I'm trying to setup a pipeline for GenomicsDBImport and GenotypeGVCFs, as CombineGVCFs under GATK 3.7 was simply not able to process the large number of WGS samples. I read through a couple of posts on this topic already here and here but am still confused on a couple of points in putting the pipeline together.
First, I see that the recommendation for using intervals is to use the same number of intervals as the number of samples--250 in my case. Are these splits for the whole genome or for individual chromosomes--i.e. split each chromosome into 250 intervals, or split the entire genome into 250 intervals (~10 per chromosome)? Also, should any of the intervals overlap each other to covervariants that may fall right at an interval boundary?
Second, from what I understand, both GenomicsDBImport and GenotypeGVCFs should be run separately on each interval, creating 250 (or 250*24 chromosomes) separate databases and VCF files. For the downstream steps in the Best Practices pipeline (i.e.

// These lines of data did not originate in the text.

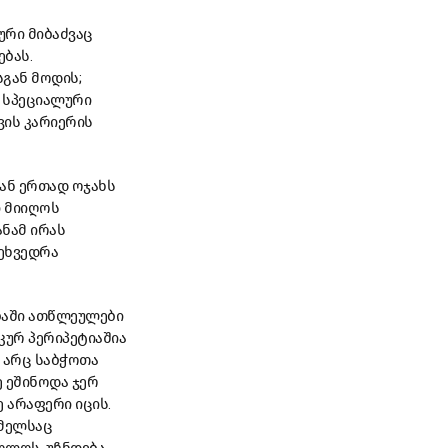
ტური მიბაძვაც
ებას.
გან მოდის;
. სპეციალური
ვის კარიერის
ან ერთად ოჯახს
ი მიიღოს
ანამ ირას
ეხვედრა
ობაში ათწლეულები
კურ პერიპეტიაშია
 არც საბჭოთა
ე ეშინოდა ჯერ
 არაფერი იცის.
ომელსაც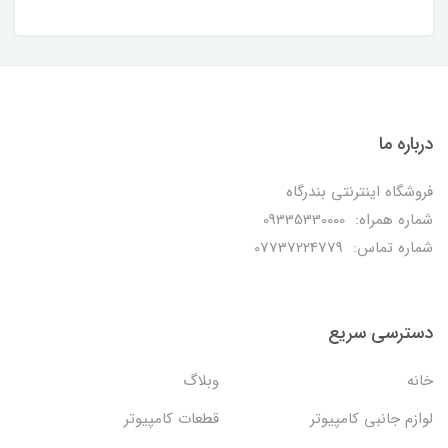
درباره ما
فروشگاه اینترنتی بندرگاه
شماره همراه: 09335330000
شماره تماس: 07737224779
دسترسی سریع
خانه
وبلاگ
لوازم جانبی کامپیوتر
قطعات کامپیوتر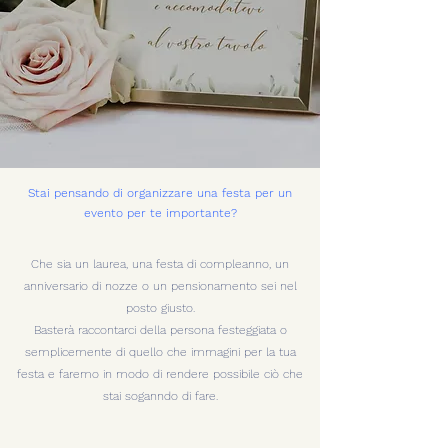
Stai pensando di organizzare una festa per un
evento per te importante?
Che sia un laurea, una festa di co
mpleanno, un
anniversario di nozze o un pensionamento sei nel
posto giusto.
Basterà raccontarci della persona festeggiata o
semplicemente di quello che immagini per la tua
festa e faremo in modo di rendere possibile ciò che
stai soganndo di fare.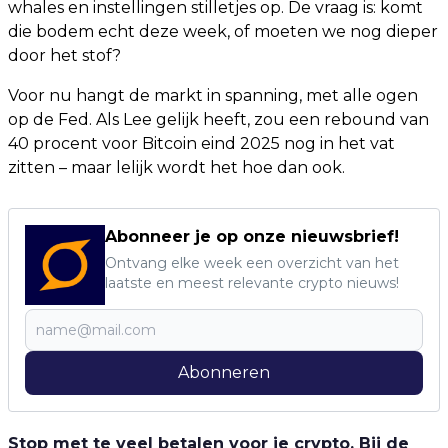
whales en instellingen stilletjes op. De vraag is: komt
die bodem echt deze week, of moeten we nog dieper
door het stof?
Voor nu hangt de markt in spanning, met alle ogen
op de Fed. Als Lee gelijk heeft, zou een rebound van
40 procent voor Bitcoin eind 2025 nog in het vat
zitten – maar lelijk wordt het hoe dan ook.
Abonneer je op onze nieuwsbrief!
Ontvang elke week een overzicht van het
laatste en meest relevante crypto nieuws!
Abonneren
Stop met te veel betalen voor je crypto. Bij de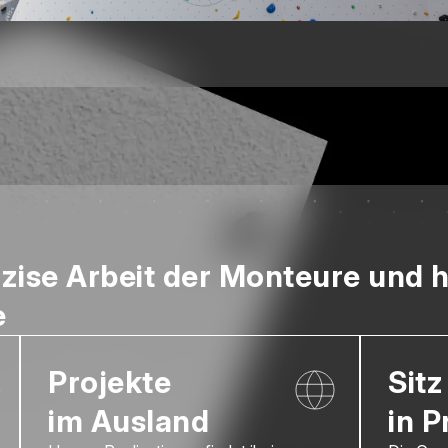
äzise Arbeit der Monteure und 
e
Projekte
Sitz
im Ausland
in P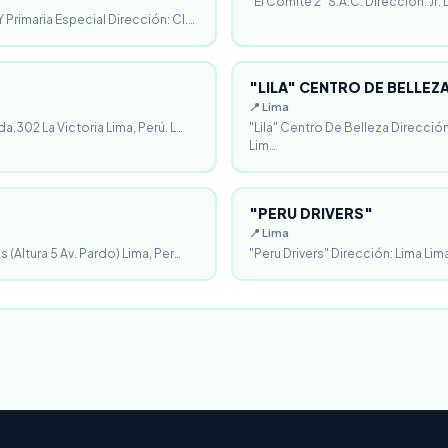
"El Comité 2" S.A.C. Dirección: Jr.
 Primaria Especial Dirección: Cl.…
"LILA" CENTRO DE BELLEZ
📍 Lima
da.302 La Victoria Lima, Perú. L…
"Lila" Centro De Belleza Direcció
Lim…
"PERU DRIVERS"
📍 Lima
 (Altura 5 Av. Pardo) Lima, Per…
"Peru Drivers" Dirección: Lima Lima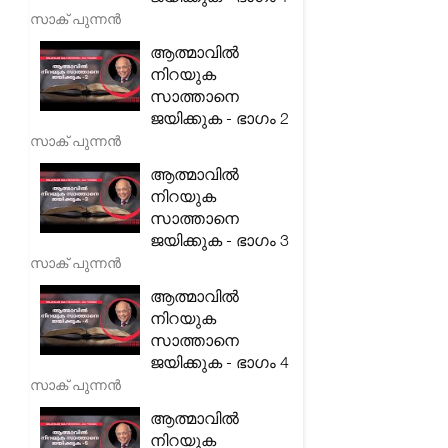
സാക് പുന്നൻ
ആത്മാവിൽ
നിറയുക
സാത്താനെ
ജയിക്കുക - ഭാഗം 2
സാക് പുന്നൻ
ആത്മാവിൽ
നിറയുക
സാത്താനെ
ജയിക്കുക - ഭാഗം 3
സാക് പുന്നൻ
ആത്മാവിൽ
നിറയുക
സാത്താനെ
ജയിക്കുക - ഭാഗം 4
സാക് പുന്നൻ
ആത്മാവിൽ
നിറയുക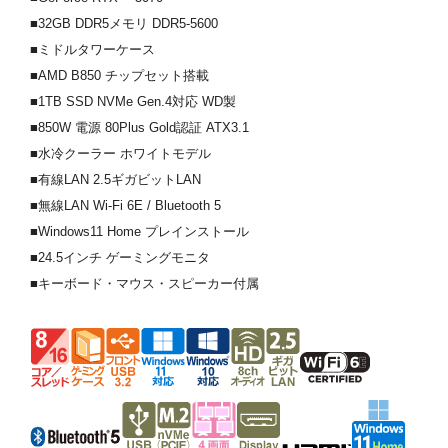
■32GB DDR5メモリ DDR5-5600
■ミドルタワーケース
■AMD B850 チップセット搭載
■1TB SSD NVMe Gen.4対応 WD製
■850W 電源 80Plus Gold認証 ATX3.1
■水冷クーラー ホワイトモデル
■有線LAN 2.5ギガビットLAN
■無線LAN Wi-Fi 6E / Bluetooth 5
■Windows11 Home プレインストール
■24.5インチ ゲーミングモニタ
■キーボード・マウス・スピーカー付属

VariantRecalibrator), would a simple merge of the 250 VCF files into one VCF file after GenotypeGVCFs suffice, or are there any other special processing steps recommended?
Lastly, our cluster has 1.25Tb of RAM and 160 cores. Do you have any rough estimates on how much memory to allocate per interval run (which would also determine how many intervals we can run at once)? I can try out a few different values here if you don't have any particular recommendations.
Thank you very much for your time and help!